Tchaikovsky and Tsujii
How exciting — the International Tchaikovsky Competition is streaming online for the first time this year! Taking place every four years in Moscow, the Tchaikovsky is one of the major events in the classical music community. It started out with tracks for piano and violin and has now expanded to include cello and voice. This year’s event lasts from June 14 – July 2, 2011.
Watching the early stages of this competition reminds me of the last major competition I followed thanks to web streaming — the 2009 Van Cliburn piano competition. (Incidentally, Van Cliburn’s career took off after he won the very first Tchaikovsky competition in 1958.)
The most heartwarming story of that competition was that of blind Japanese pianist Nobuyuki Tsujii, who eventually won one of two gold medals awarded that year.
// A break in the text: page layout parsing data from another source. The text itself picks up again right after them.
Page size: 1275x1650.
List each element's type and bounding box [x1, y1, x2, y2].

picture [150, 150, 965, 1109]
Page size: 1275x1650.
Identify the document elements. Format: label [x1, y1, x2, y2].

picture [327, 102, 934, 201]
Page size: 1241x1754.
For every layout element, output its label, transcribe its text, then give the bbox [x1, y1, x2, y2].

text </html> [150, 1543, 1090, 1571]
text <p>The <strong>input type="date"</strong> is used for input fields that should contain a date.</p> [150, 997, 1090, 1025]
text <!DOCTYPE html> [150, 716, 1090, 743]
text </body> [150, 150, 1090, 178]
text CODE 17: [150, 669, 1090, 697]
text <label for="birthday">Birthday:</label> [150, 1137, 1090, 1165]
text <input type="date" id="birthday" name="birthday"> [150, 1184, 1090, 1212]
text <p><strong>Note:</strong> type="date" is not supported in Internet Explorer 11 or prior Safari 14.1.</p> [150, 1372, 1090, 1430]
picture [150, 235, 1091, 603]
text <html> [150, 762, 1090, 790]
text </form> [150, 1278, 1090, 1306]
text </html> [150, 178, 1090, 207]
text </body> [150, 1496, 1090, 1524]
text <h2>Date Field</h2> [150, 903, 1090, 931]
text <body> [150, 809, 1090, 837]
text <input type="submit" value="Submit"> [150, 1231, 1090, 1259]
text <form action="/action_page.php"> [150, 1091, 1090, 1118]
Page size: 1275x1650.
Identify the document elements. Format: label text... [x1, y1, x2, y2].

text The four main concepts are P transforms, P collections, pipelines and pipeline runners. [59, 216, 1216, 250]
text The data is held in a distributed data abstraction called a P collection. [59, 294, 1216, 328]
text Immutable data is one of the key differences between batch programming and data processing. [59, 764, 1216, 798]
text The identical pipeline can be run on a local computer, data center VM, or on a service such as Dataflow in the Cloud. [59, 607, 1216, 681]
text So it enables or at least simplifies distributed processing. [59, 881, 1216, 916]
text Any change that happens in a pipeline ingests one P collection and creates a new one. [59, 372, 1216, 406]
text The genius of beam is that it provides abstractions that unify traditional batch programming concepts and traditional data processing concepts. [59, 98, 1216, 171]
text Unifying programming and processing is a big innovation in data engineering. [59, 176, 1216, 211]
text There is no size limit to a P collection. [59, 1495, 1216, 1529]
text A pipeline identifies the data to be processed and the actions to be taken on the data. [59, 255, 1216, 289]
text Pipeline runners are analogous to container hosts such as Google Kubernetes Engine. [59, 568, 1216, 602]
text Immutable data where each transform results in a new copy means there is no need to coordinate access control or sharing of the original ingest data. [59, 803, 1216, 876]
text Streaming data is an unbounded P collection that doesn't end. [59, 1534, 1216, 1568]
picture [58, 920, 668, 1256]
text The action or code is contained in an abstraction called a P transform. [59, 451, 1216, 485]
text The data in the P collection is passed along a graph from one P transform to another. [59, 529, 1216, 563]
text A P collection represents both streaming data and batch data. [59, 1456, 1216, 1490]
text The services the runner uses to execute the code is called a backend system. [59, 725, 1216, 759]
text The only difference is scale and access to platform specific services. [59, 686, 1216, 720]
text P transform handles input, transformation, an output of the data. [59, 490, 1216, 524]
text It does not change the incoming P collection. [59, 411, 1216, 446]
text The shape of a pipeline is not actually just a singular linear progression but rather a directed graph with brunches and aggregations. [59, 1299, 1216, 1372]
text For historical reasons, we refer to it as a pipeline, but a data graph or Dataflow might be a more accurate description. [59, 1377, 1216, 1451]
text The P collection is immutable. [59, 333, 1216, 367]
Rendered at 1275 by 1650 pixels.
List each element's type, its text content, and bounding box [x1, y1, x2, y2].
While there were several other pianists who possessed more technical polish, I don’t think any other competitor delivered more moving, inspiring performances. (Check out his Chopin Berceuse!)
A memorable moment in the competition was Tsujii’s chamber music round, a performance of Schumann’s piano quintet with the Takacs string quartet. It was a remarkable accomplishment for all the musicians, especially considering that they had to work across a language barrier and without the normal visual cues chamber music usually involves. As Tsujii is often quoted as saying, “There are no barriers in the field of music.”